Chromatin immunoprecipitation assay
Cultured MDA-MB-231-VECT and MDA-MB-231-SOX4 cells were treated with 1% formaldehyde at 37 °C for 15 min, and lysed with nuclei-swelling buffer. After sonication and centrifugation, cytoplasmic extract was incubated at 4 °C overnight with 5 mg of anti-SOX4 or nonspecific IgG control antibody. Cytoplasmic extract not incubated with antibody was saved as an input sample. The antibody-bound complex was precipitated by protein A-Sepharose beads (Amersham Biosciences, Little Chalfont, Buckinghamshire, UK). The beads were washed and the protein-DNA complex was eluted from the beads with 250 ml of elution buffer (1% SDS and 0.1 M NaHCO3) at 37 °C for 15 min. The DNA in the immunoprecipitated complex and the DNA in the previously saved input fraction were released by incubation at 65 ℃ for 2 h with 200 nM NaCl and 20 mg of proteinase K. DNA was amplified by PCR under the following conditions: 96 °C for 15 s, 54 °C for 30 s and 72 °C for 30 s, and 40 cycles. The primers used are showed in Table 2.

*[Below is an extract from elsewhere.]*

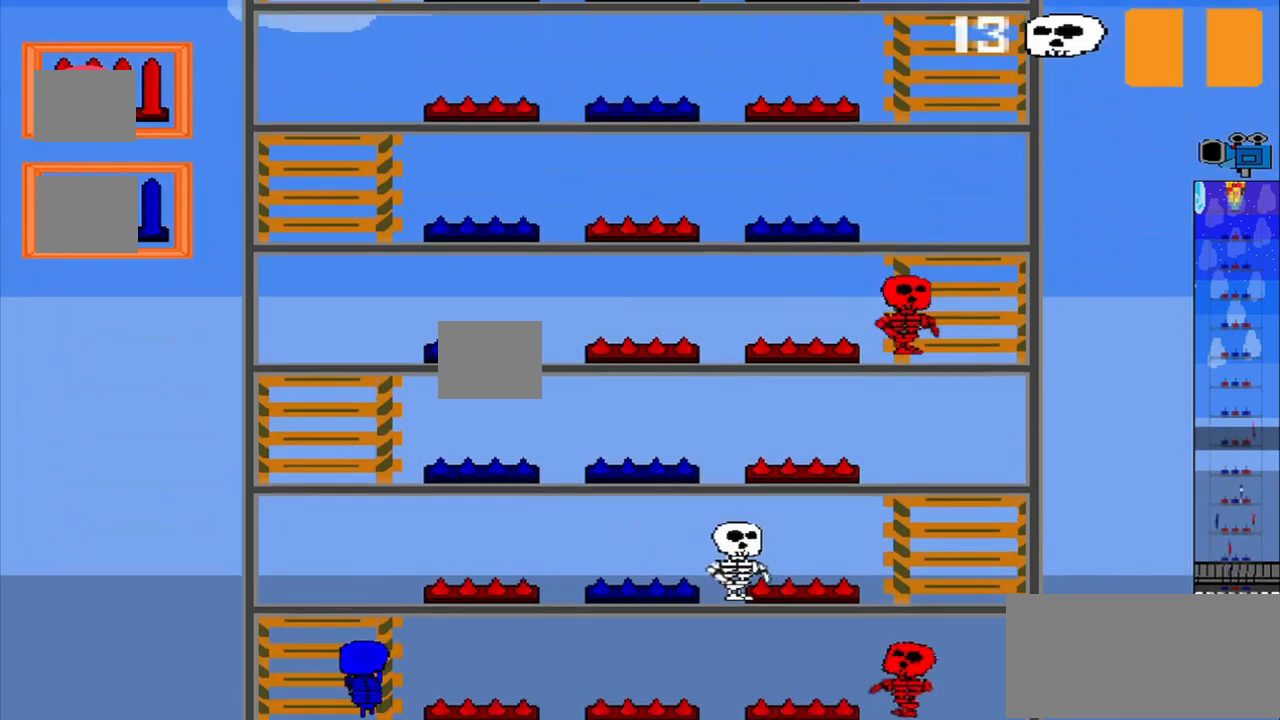
{"buttons": [], "left_stick": "center", "events": [[293, "CROSS", "down"], [418, "CROSS", "up"]]}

Immunohistochemistry (IHC)
Tissue chip slides (ZL-BRM961, SUPERBIOTEK, Shanghai, China), which contained primary breast cancers each paired with a metastatic tumor in a lymph node (n=36), were deparaffinized in xylene and rehydrated in graded alcohol solution, followed by treatment with 3% H2O2 to quench the endogenous peroxidase for 15 min and 1% BSA for 1 h at room temperature to block the potential nonspecific binding. The slides were then incubated with primary monoclonal antibody against SOX4 (Cat# GR264610-1, Abcam, Cambridge, UK) or CXCR7 (Cat#GR245543-1, Abcam) overnight at 4 °C prior to incubation with biotinylated secondary antibody for 20 min at room temperature. Finally, the slides were treated with avidin-biotin complex reagent and stained with 3, 3 -diaminobenzidine according to manufacturer's protocol. Staining results were analyzed for the staining intensity as well as the percentage of positive cells. The staining intensity was scored 0 point for no obvious coloring, 1 point for mild, 2 points for moderate, or 3 points for strong. The percentage of positive cells for each slide was calculated from 3 different microscopic fields (200x) and was scored as follows: 0 to 5 %, 0 point; 6 % to 25 %, 1 point; 26 % to 50 %, 2 points; 51 % to 75%, 3 points; and> 75%, 4 points. The overall score was the sum of the staining intensity and the percentage of positive cells: 0, negative; 2 to 3, weakly positive; 4 to 5, moderate; and 6 to 7, strongly positive.
Tumor xenograft
Six-week-old male mice with severe combined immunodeficiency (SCID) were obtained from Jackson Laboratory (Bar Harbor, ME, USA). Cells (5 x 106) expressing luciferase were injected into the left mammary fat pad of each mouse. The tumors were examined weekly using bioluminescent imaging after intraperitoneal injection of 150 mg/kg D-luciferin (Caliper LifeSciences, Hopkinton, MA, USA). The length (a) and width (b) of the tumors were also recorded every week. The tumor volume was calculated by the formula of V = ab2/2 mm3. In the study of metastasis, tumors were removed when their sizes exceeded 2 cm x 2 cm. Metastasis was followed by bioluminescent imaging. By the end of the 16th week, mice were euthanized, dissected and examined for organ metastases. In the study of resistance to paclitaxel, 3 weeks after cell injection, i.e., day 0 of treatment, the tumor-bearing mice were administered with paclitaxel at a dose of 10 mg/kg or the same volume of phosphate buffered saline (PBS). The treatment was repeated at day 7 and the tumors were examined using bioluminescent imaging at day 14.